What needs to be done
Determine the count of lines in the following entries that contain the string "unter". Write only the number.

(Dataset records)
- - - - -

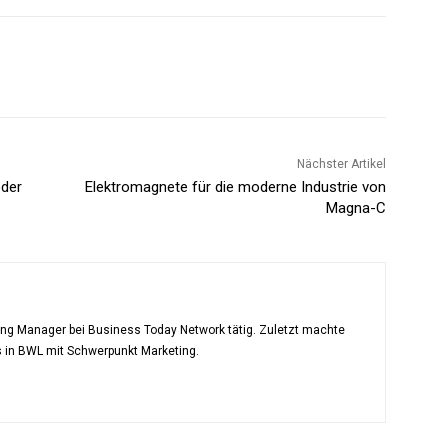
Nächster Artikel
oder
Elektromagnete für die moderne Industrie von
Magna-C
ting Manager bei Business Today Network tätig. Zuletzt machte
s in BWL mit Schwerpunkt Marketing.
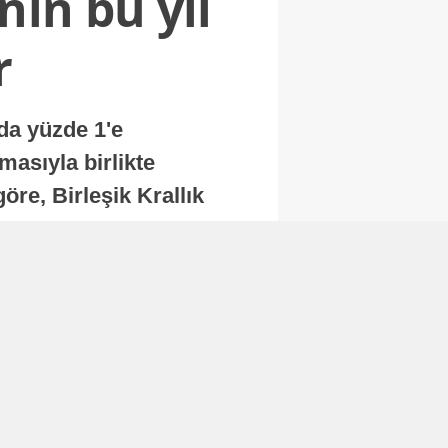
nin bu yıl
r
nda yüzde 1'e
masıyla birlikte
re, Birleşik Krallık
.
Abone Ol
Finans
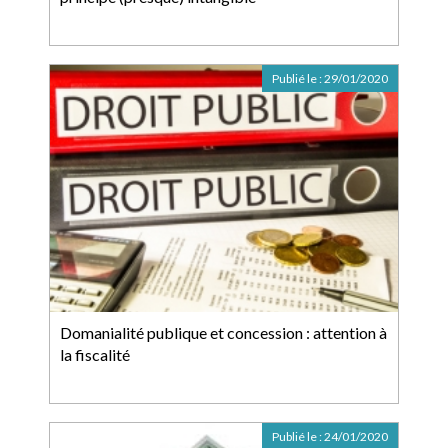
Publié le :
29/01/2020
Domanialité publique et concession : attention à
la fiscalité
Publié le :
24/01/2020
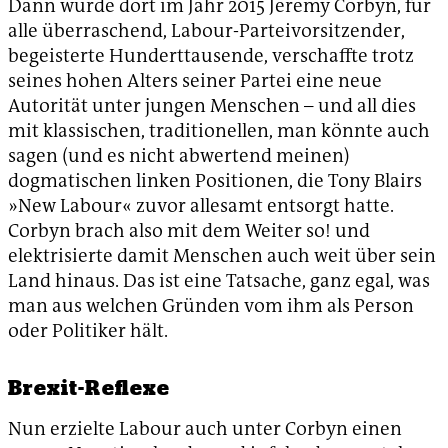
Dann wurde dort im Jahr 2015 Jeremy Corbyn, für
alle überraschend, Labour-Parteivorsitzender,
begeisterte Hunderttausende, verschaffte trotz
seines hohen Alters seiner Partei eine neue
Autorität unter jungen Menschen – und all dies
mit klassischen, traditionellen, man könnte auch
sagen (und es nicht abwertend meinen)
dogmatischen linken Positionen, die Tony Blairs
»New Labour« zuvor allesamt entsorgt hatte.
Corbyn brach also mit dem Weiter so! und
elektrisierte damit Menschen auch weit über sein
Land hinaus. Das ist eine Tatsache, ganz egal, was
man aus welchen Gründen vom ihm als Person
oder Politiker hält.
Brexit-Reflexe
Nun erzielte Labour auch unter Corbyn einen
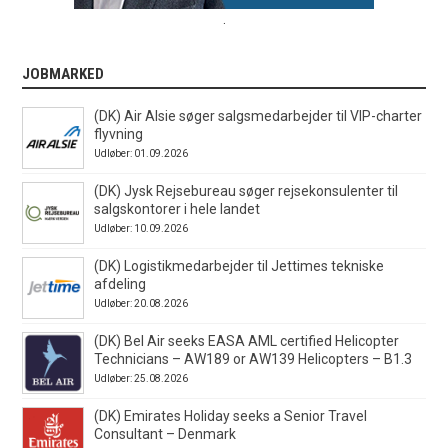
.
JOBMARKED
(DK) Air Alsie søger salgsmedarbejder til VIP-charter
flyvning
Udløber: 01.09.2026
(DK) Jysk Rejsebureau søger rejsekonsulenter til
salgskontorer i hele landet
Udløber: 10.09.2026
(DK) Logistikmedarbejder til Jettimes tekniske
afdeling
Udløber: 20.08.2026
(DK) Bel Air seeks EASA AML certified Helicopter
Technicians – AW189 or AW139 Helicopters – B1.3
Udløber: 25.08.2026
(DK) Emirates Holiday seeks a Senior Travel
Consultant – Denmark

- - - - -

Answer for this exercise
2